SOURCE INFORMATION START

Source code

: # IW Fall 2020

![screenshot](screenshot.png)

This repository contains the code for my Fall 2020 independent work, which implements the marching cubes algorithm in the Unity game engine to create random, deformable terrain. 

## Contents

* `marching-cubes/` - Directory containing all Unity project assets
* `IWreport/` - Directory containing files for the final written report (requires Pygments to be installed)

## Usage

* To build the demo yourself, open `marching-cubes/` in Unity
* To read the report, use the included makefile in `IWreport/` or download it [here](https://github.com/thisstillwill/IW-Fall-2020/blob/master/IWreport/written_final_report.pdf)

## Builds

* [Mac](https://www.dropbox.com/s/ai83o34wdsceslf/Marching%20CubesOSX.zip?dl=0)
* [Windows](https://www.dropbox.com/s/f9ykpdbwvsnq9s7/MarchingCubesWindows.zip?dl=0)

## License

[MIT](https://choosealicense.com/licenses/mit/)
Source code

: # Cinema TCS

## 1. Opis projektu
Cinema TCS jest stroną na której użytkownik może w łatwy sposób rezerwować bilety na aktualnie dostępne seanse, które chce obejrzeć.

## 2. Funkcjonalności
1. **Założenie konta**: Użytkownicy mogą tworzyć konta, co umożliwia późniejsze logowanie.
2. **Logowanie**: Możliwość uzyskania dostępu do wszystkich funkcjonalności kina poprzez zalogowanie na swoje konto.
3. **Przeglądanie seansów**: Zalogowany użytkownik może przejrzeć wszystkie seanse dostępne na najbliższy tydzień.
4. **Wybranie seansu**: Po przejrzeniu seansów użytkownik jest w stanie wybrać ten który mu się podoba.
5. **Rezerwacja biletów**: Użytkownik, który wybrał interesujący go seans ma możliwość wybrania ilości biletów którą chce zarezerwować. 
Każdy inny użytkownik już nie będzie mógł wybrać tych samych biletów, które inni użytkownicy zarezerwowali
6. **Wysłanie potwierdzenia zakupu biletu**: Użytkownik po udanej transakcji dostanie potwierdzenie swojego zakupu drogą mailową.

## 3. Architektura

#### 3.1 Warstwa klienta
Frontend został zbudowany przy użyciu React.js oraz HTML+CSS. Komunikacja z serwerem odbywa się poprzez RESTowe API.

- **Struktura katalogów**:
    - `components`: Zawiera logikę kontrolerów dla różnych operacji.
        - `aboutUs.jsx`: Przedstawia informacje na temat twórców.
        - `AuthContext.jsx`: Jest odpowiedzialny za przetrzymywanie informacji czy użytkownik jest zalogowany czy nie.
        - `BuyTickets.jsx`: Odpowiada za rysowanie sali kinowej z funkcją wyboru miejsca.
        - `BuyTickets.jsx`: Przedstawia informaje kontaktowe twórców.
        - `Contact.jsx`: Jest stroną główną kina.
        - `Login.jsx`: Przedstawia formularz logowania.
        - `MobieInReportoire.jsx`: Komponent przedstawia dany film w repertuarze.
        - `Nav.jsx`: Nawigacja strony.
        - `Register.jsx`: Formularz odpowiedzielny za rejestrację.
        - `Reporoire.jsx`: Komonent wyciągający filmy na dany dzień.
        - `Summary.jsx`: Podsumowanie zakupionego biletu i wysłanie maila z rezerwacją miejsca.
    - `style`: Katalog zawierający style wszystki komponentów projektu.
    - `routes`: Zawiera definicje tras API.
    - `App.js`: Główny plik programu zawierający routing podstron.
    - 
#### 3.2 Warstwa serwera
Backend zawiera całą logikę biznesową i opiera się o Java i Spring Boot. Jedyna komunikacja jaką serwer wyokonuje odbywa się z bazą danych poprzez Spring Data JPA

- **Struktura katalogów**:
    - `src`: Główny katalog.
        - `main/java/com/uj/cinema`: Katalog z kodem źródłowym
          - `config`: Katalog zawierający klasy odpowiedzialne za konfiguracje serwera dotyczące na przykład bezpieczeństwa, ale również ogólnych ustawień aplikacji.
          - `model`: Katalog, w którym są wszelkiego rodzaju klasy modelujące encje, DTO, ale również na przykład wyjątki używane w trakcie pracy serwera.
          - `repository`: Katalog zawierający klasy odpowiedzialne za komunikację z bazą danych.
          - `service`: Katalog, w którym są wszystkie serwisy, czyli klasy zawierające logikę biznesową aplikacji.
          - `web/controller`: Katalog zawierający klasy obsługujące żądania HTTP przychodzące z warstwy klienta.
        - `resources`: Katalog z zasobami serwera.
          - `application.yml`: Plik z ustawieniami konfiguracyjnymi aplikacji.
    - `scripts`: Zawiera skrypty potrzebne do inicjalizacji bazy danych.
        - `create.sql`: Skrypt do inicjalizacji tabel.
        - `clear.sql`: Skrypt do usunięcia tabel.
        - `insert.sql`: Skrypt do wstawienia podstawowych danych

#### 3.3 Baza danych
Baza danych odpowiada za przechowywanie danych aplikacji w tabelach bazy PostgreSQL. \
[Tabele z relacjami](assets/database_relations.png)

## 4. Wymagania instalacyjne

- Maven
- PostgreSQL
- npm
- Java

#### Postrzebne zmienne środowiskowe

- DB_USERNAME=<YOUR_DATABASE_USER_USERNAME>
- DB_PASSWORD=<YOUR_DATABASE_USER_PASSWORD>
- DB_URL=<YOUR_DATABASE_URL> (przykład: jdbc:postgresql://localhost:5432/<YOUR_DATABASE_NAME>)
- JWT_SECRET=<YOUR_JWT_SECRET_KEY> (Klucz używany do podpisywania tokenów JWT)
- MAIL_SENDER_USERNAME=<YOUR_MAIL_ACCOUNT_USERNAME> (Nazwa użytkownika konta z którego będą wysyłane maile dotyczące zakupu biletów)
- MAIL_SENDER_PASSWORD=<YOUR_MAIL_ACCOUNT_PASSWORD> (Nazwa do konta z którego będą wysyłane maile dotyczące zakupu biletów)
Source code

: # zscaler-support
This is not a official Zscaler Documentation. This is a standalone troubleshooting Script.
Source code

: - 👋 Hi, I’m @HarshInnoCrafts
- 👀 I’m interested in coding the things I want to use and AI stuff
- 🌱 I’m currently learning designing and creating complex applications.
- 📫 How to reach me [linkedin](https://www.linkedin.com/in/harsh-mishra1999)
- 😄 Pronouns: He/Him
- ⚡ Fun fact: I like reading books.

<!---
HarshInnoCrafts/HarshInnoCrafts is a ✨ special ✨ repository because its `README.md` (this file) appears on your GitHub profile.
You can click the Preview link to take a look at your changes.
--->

SOURCE INFORMATION END

_TASK DIRECTIONS_.
Format the stretch from the line containing "This repository contains" through the line containing "## Contents" as a JSON list of strings, one string per line, omitting blank lines.

_TASK OUTPUT_.
[
  "This repository contains the code for my Fall 2020 independent work, which implements the marching cubes algorithm in the Unity game engine to create random, deformable terrain. ",
  "## Contents"
]